INSTRUCTION — Each line of the data below that holds the word "subsubsection" is to be reported in full.

DATA FOR PROCESSING —
***
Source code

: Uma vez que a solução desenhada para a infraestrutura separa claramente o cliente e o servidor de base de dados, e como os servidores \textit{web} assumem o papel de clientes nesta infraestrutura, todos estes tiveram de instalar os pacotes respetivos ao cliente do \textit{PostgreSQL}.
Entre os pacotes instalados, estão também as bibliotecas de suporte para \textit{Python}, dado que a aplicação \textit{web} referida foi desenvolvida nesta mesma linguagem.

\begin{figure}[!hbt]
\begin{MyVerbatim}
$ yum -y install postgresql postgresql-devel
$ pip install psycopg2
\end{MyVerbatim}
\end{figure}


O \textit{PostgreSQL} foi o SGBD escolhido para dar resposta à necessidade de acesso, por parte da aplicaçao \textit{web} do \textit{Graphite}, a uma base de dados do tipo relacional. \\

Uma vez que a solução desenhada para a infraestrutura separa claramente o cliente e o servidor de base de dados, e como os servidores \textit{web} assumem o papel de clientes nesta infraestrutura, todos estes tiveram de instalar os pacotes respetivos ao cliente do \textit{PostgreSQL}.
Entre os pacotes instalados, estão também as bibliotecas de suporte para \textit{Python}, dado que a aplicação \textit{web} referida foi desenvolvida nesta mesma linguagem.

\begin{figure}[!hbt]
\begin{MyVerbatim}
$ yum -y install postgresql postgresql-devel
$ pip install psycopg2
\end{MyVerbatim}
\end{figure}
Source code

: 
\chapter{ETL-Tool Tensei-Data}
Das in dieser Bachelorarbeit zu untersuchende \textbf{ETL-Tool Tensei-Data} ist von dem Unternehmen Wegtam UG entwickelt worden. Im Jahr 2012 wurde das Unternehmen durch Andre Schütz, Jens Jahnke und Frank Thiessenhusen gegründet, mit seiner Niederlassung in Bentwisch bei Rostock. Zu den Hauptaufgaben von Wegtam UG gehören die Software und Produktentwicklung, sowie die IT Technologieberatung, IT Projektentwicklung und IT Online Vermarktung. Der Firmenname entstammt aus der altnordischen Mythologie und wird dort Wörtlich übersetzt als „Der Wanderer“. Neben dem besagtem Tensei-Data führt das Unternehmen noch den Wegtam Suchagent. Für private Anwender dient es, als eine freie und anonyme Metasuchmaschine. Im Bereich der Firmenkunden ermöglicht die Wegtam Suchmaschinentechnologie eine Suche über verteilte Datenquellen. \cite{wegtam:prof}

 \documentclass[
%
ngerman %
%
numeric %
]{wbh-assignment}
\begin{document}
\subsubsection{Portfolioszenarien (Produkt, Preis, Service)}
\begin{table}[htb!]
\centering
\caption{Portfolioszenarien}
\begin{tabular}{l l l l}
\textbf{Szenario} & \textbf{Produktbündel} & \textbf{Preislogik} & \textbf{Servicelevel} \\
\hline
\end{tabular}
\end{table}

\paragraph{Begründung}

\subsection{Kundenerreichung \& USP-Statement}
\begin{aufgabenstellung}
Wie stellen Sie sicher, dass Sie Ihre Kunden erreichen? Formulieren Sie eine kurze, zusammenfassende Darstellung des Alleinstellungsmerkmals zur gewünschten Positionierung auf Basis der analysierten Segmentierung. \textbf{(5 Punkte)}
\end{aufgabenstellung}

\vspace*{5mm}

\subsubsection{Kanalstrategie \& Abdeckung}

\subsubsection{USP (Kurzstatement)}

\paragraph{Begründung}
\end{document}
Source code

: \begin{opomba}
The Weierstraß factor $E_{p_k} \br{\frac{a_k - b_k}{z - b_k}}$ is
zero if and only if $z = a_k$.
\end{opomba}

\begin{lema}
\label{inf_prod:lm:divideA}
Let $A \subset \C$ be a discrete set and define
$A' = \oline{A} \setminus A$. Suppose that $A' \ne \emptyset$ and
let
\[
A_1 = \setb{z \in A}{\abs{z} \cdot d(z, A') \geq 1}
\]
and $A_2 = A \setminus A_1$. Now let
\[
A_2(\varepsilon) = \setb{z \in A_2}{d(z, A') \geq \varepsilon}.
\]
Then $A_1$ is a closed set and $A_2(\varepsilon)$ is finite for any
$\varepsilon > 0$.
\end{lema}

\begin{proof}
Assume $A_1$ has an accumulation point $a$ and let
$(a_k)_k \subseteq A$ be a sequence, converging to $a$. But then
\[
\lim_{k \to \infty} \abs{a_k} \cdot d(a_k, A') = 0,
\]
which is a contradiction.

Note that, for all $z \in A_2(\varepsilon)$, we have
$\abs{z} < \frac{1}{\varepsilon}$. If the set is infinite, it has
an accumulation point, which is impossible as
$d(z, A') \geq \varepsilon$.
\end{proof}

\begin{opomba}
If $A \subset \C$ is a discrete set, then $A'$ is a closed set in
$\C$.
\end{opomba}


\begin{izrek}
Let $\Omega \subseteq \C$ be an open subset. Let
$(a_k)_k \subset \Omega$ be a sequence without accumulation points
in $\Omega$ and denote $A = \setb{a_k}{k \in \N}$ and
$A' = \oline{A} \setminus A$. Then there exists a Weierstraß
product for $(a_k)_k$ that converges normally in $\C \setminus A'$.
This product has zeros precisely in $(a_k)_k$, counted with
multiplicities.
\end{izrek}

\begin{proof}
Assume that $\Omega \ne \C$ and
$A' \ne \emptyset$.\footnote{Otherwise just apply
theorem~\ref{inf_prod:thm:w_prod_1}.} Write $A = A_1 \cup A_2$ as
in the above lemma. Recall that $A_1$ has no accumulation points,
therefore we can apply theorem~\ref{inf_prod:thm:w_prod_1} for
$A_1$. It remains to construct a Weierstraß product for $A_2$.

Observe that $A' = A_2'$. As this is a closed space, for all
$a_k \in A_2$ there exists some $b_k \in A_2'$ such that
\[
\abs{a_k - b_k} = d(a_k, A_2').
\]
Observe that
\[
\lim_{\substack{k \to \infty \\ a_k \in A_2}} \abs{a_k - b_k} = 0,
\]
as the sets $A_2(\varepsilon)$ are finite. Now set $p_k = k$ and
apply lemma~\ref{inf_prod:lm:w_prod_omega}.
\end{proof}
***
WRITTEN SOLUTION —
\subsubsection{Portfolioszenarien (Produkt, Preis, Service)}
\subsubsection{Kanalstrategie \& Abdeckung}
\subsubsection{USP (Kurzstatement)}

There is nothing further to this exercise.